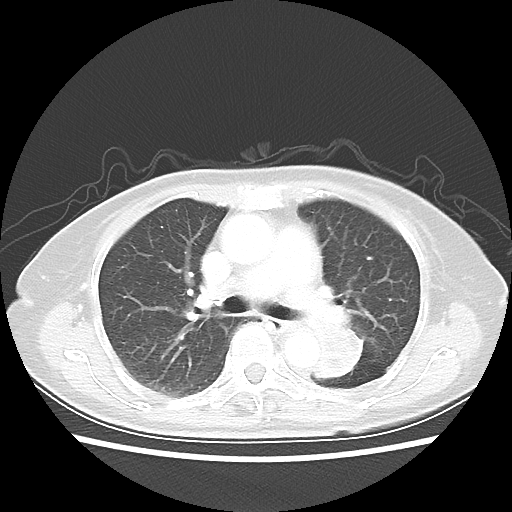
Chest CT, one axial slice. Position 31 of 50 along the scan axis. 80 kVp. Lung window (W 1500 / L -600 HU). 512 × 512 image matrix. Female patient, age 81 years. Case-level facts recorded for this patient, not image findings: clinical TNM (as recorded): T2 N0 M1a.
Structures marked on this image (rectangle marked by the reading radiologist):
- lung tumour (recorded histology: squamous cell carcinoma): bounding box <310,317,365,383> (left, top, right, bottom; pixels)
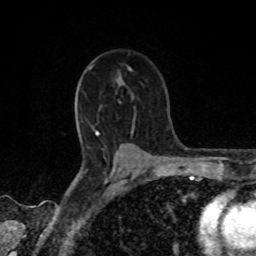
Breast MRI, one axial slice. Position 57 of 80 along the scan axis. Cropped to one breast. Dynamic contrast-enhanced series, time point 2 of 8 at this slice position (early post-contrast). 1.5 T. TE 4.2 ms, TR 7 ms. 2 mm slice thickness. 256 × 256 image matrix, field of view 155 × 155 mm. Female patient.
Structures marked on this image (semi-automatic segmentation, software-assisted and operator-edited):
- enhancing-tissue mask used for the functional tumour volume (all voxels passing the contrast-enhancement thresholds inside the analysis volume; usually the tumour): box from (x=90, y=66) to (x=92, y=68) px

_ _ _

- Work item -
Find "Structures marked on this image (semi-automatic" in the material above; set down exactly the line holding it and every line after it, through the last, and no others.

- Response to this exercise -
Structures marked on this image (semi-automatic segmentation, software-assisted and operator-edited):
- enhancing-tissue mask used for the functional tumour volume (all voxels passing the contrast-enhancement thresholds inside the analysis volume; usually the tumour): box from (x=90, y=66) to (x=92, y=68) px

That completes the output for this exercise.